◆ **Quoted passage**:

....

An executive session with The Honorable Rosie G. Rios, the 43rd Treasurer of the United States, during the 2019 HACR symposium. Photo: Keyvan Antonio Heydari.

“The panels themselves were ok but I feel like I learned the most from other Latinas in attendance,” Pinto said. “Some of us are planning to grab coffee one-on-one to learn more about our experiences navigating the corporate landscape.”

Pinto, who works for Google as a diversity systems & design program manager, was chosen to be part of HACR’s Young Corporate Achievers program, a leadership development effort. She hopes her bosses will view her time at the HACR symposium as a sound investment in both of their futures.

It remains to be seen whether it will all be enough to propel Pinto, who defines her job on LinkedIn as “work on initiatives that invest in communities that are underrepresented online to untap their potential and drive bottom line impact," into the upper echelons of the business world.

Elusive Objective
Joining the board of directors of a Fortune 100 or 500 company remains an elusive goal for many Hispanics, as well as other minorities and women.

According to a report released last year and discussed during the HACR symposium: Latinas hold only two percent of corporate board seats and four percent of executive positions in the Fortune 100 companies.

Only one percent of direct reports to CEOs are Latinas.

This is true, even as Latinas are the fastest-growing sector of the entrepreneurial market and are the primary financial decision makers in their households, according to HACR, which is launching a year-long research project to determine the obstacles Latinas face in securing corporate board seats.

Those who do make it to the top are under a microscope with their every move scrutinized. Earlier this year, Geisha Williams, the first and only Latina CEO of a Fortune 500 company, stepped down from leading Pacific Gas & Electric (PG&E) Company, an investor-owned utility, amid accusations linking the company to wildfires. A Cuban-American businesswoman, WIlliams became CEO and President in 2017.

....

◆ **Dataset entries**:
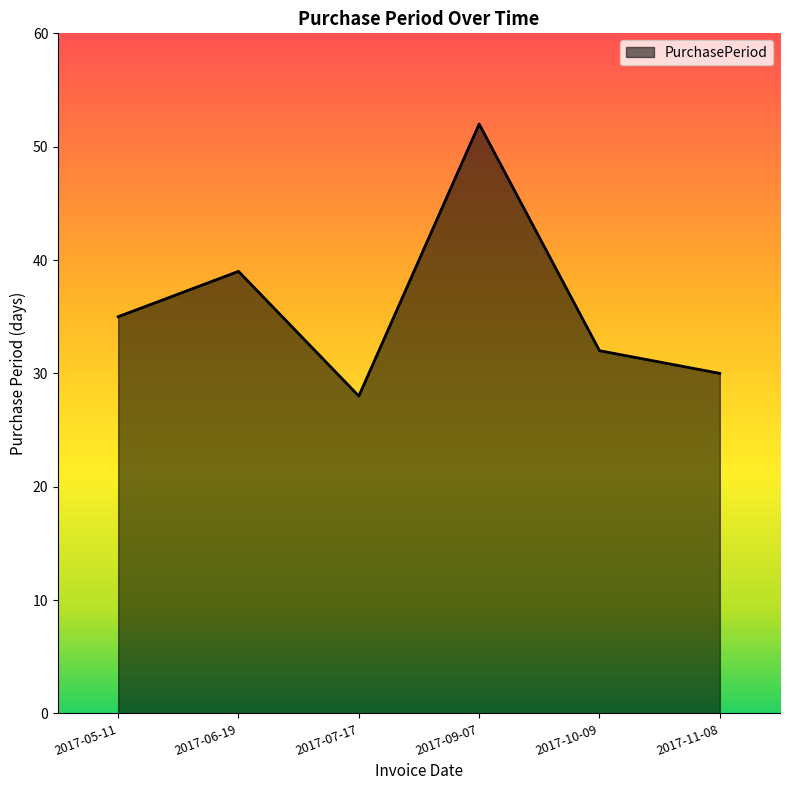

How many interior local peaks (higher than both neighbors) does the data have?

2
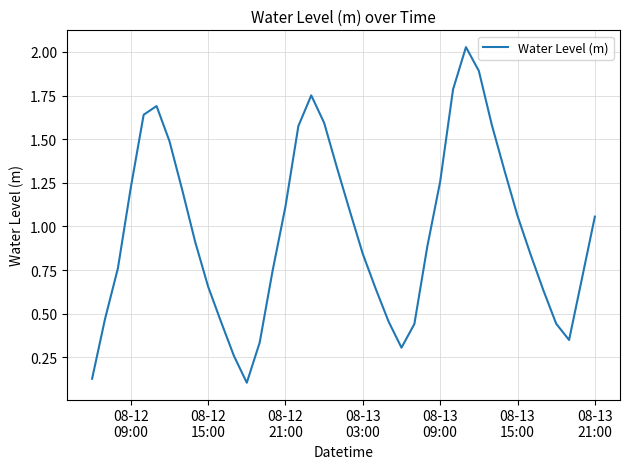

What is the difference between the maximum and minimum values?

1.9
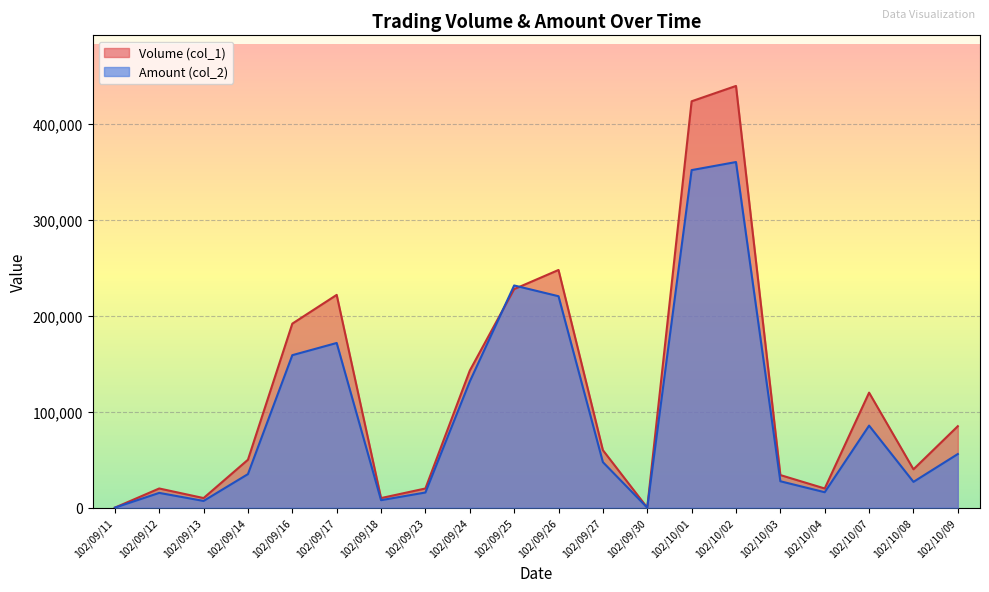

The value of Volume (col_1) at 102/09/24 is 143000. True or false?

True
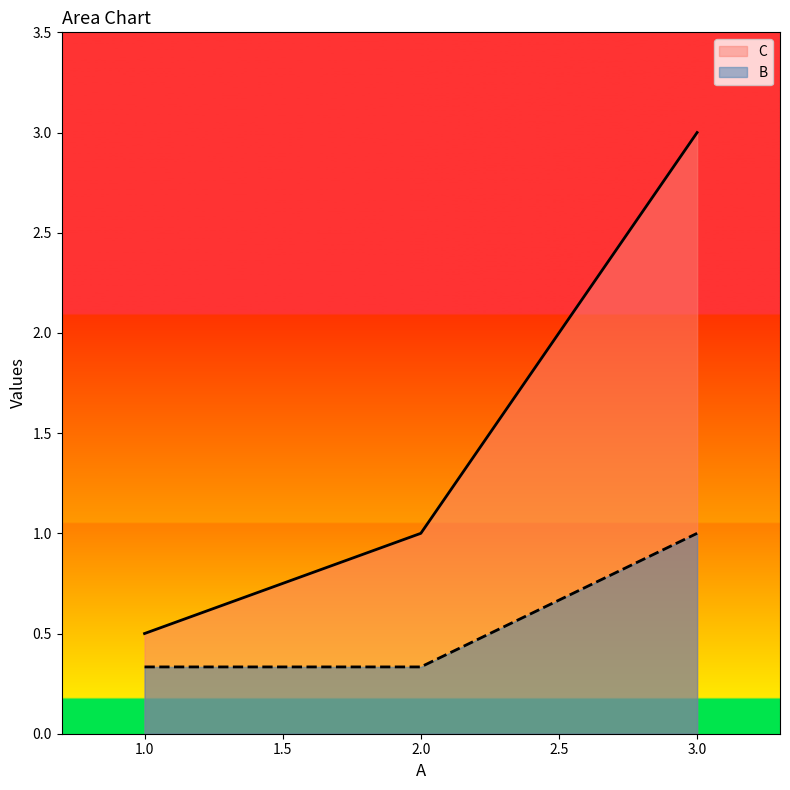

What is the sum of all C values?

4.5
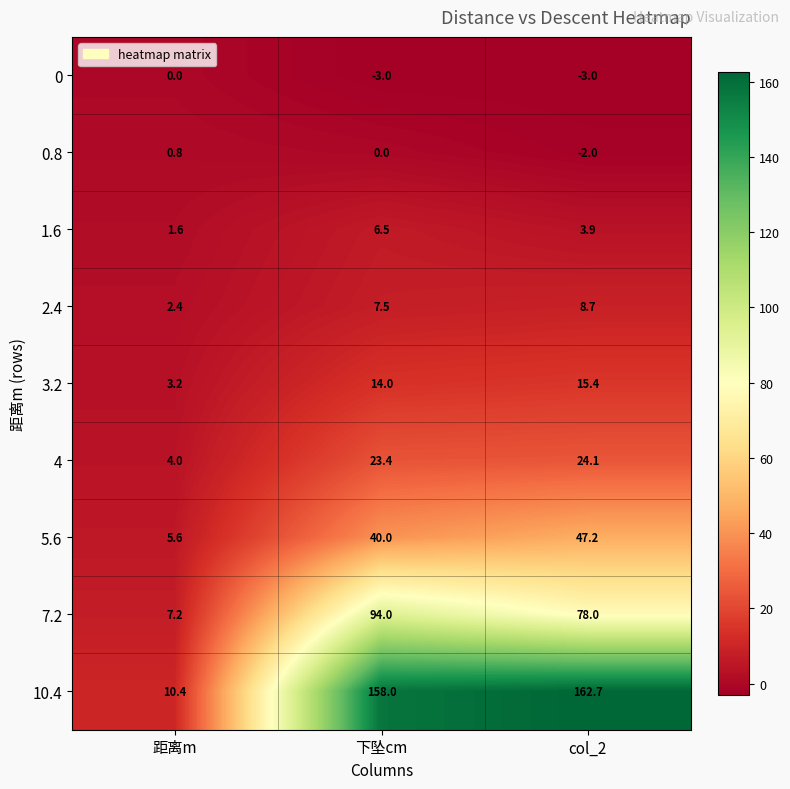

Is it true that 1.6 equals 6.5 at 下坠cm?

True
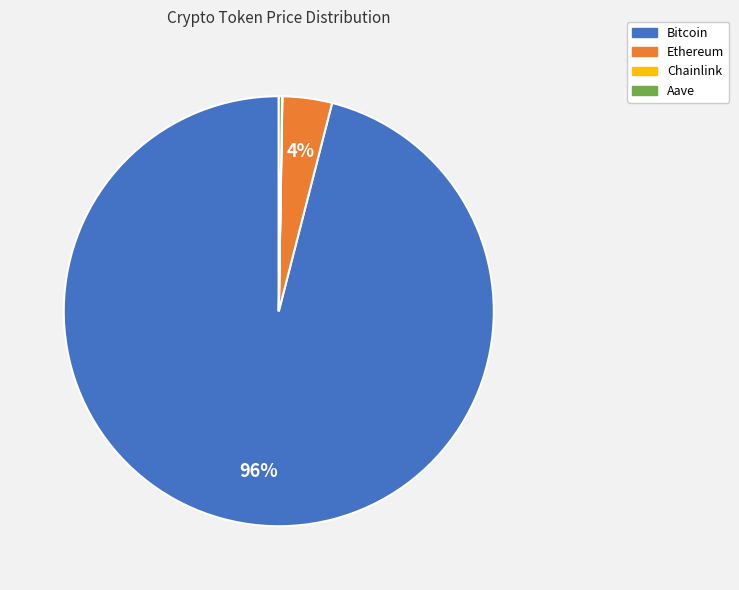

To the nearest percent, what is the average slice percentage?

25%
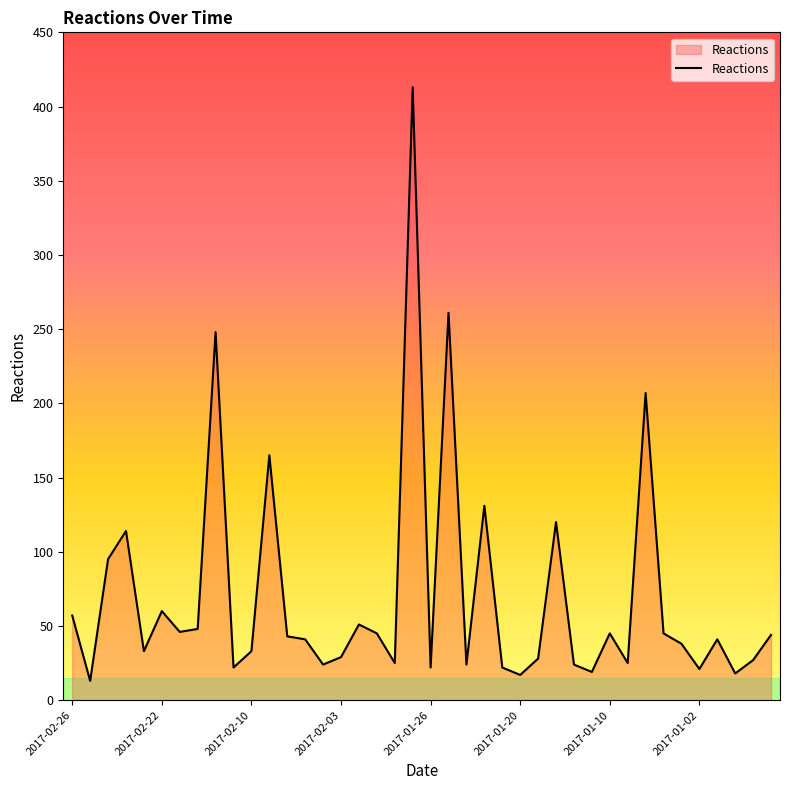

What is the maximum value shown in the chart?

413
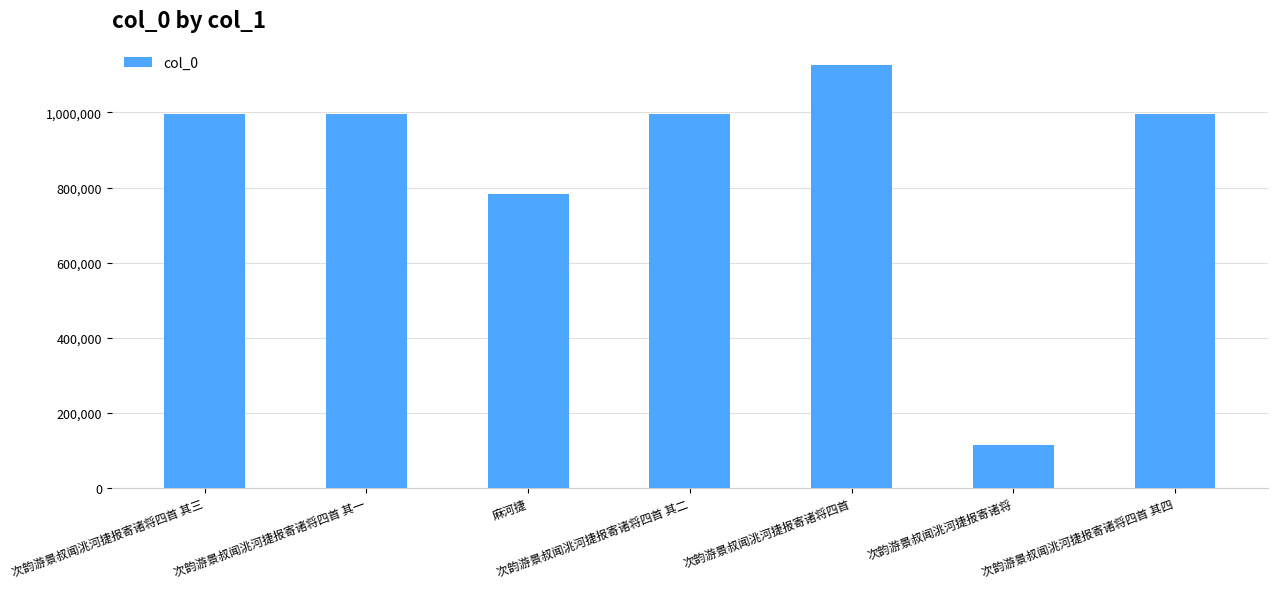

Does the chart contain any negative values?

No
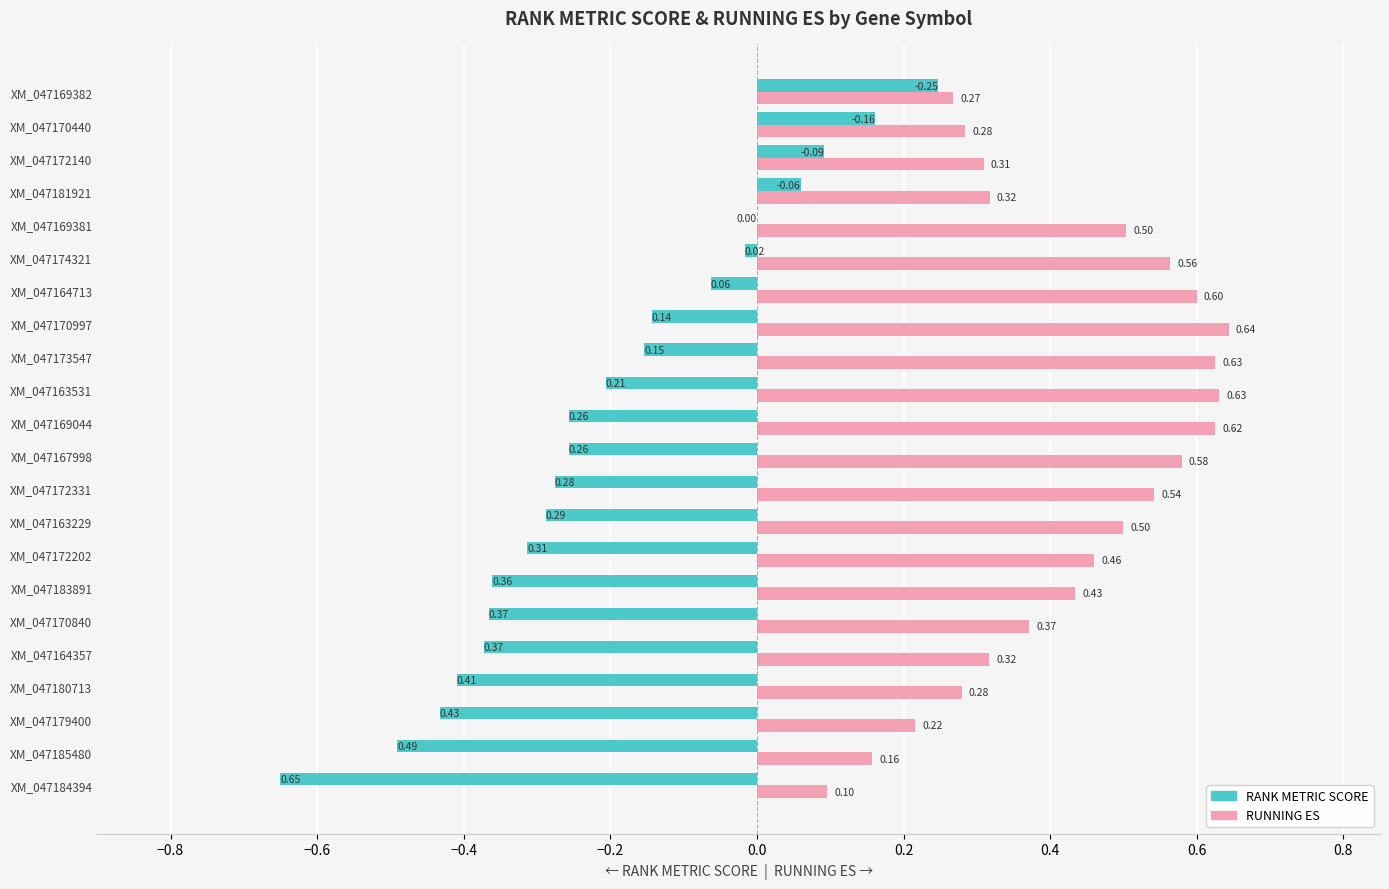

What are all the series names shown in the legend?

RANK METRIC SCORE, RUNNING ES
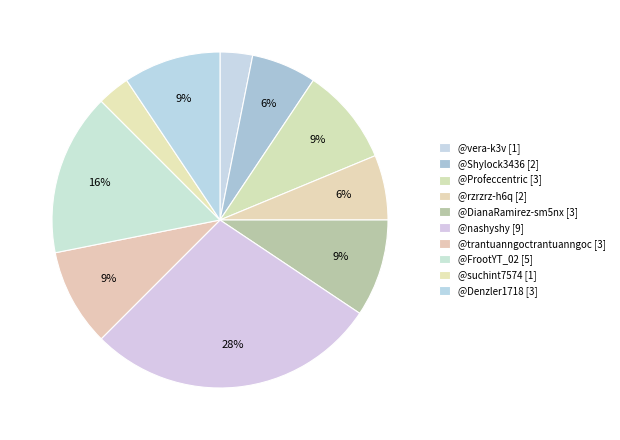

To the nearest percent, what is the average slice percentage?

10%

....

◆ **Work to complete**:
1 – Answer these questions on the HACR symposium text:
(a) What program was Pinto chosen to be part of?
(b) What share of corporate board seats in the Fortune 100 companies do Latinas hold, according to the report?
(c) In what year did Geisha Williams become CEO and President?
2 – Return everything in the rows from the line containing "What is the maximum value shown in the chart?" down through the last line of the rows, both included, and leave out the pictures.
The rows have no connection to the text about the HACR symposium.

◆ **Exercise solutions**:
1 –
(a) HACR's Young Corporate Achievers program
(b) Two percent
(c) 2017

2 –
What is the maximum value shown in the chart?

413

Does the chart contain any negative values?

No

What are all the series names shown in the legend?

RANK METRIC SCORE, RUNNING ES

To the nearest percent, what is the average slice percentage?

10%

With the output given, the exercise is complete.